• **Task directions**
According to the holiday post, what lesson has chronic illness taught about celebration?

• **Extract to read**
----

Happy 4th of July, my dear readers! 🇺🇸
As we celebrate Independence Day, I want to take a moment to wish each and every one of you a safe, joyful, and meaningful holiday. Whether you’re celebrating surrounded by family and friends or spending the day quietly at home, I hope you know you are thought of, appreciated, and never alone.
For many people, the Fourth of July is filled with family gatherings, backyard barbecues, fireworks, laughter, and treasured traditions. For those of us living with chronic illness, however, holidays can sometimes look a little different.
Some of us may be celebrating from the comfort of our homes, carefully pacing activities to conserve energy. Others may be managing symptoms, avoiding crowds, or simply doing our best to make it through the day. And you know what? That’s perfectly okay.
One of the many lessons chronic illness has taught me is that celebration doesn’t have to look a certain way to be meaningful.
Sometimes celebrating means attending the family barbecue.
Sometimes it means watching fireworks from the safety and comfort of your living room window.
Sometimes it means putting on your favorite red, white, and blue pajamas, curling up on the couch, and calling it a successful day.
And sometimes, celebrating simply means resting, protecting your peace, and being grateful for the gift of another day.
However you choose to spend today, I hope you are surrounded by love, understanding, and moments that bring you joy.
If today is difficult—if you are battling symptoms, fatigue, pain, or feelings of isolation—please know that you are not alone. This community sees you, understands you, and stands beside you.

----

• **Data for analysis**
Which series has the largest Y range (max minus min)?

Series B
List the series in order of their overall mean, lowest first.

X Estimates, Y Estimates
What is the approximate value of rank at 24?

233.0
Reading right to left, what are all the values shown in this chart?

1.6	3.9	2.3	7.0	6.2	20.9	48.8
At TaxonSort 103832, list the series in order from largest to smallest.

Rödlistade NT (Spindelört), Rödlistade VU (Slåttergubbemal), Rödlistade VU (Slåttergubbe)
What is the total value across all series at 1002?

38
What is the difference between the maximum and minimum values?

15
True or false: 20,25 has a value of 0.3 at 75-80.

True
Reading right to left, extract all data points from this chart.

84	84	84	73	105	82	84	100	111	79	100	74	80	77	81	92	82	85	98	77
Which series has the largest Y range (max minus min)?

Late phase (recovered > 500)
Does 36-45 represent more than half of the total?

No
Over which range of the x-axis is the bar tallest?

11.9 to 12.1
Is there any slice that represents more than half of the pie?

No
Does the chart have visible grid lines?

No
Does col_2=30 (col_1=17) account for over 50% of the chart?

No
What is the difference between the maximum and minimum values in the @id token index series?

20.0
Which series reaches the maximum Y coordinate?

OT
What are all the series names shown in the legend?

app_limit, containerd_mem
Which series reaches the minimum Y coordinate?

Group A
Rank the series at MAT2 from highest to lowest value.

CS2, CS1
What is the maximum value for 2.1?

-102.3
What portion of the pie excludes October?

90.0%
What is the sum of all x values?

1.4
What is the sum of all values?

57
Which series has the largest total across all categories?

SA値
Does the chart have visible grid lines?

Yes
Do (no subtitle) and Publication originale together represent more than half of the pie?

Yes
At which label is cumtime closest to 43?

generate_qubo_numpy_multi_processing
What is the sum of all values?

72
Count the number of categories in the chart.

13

----

• **Task solution**
Celebration doesn't have to look a certain way to be meaningful.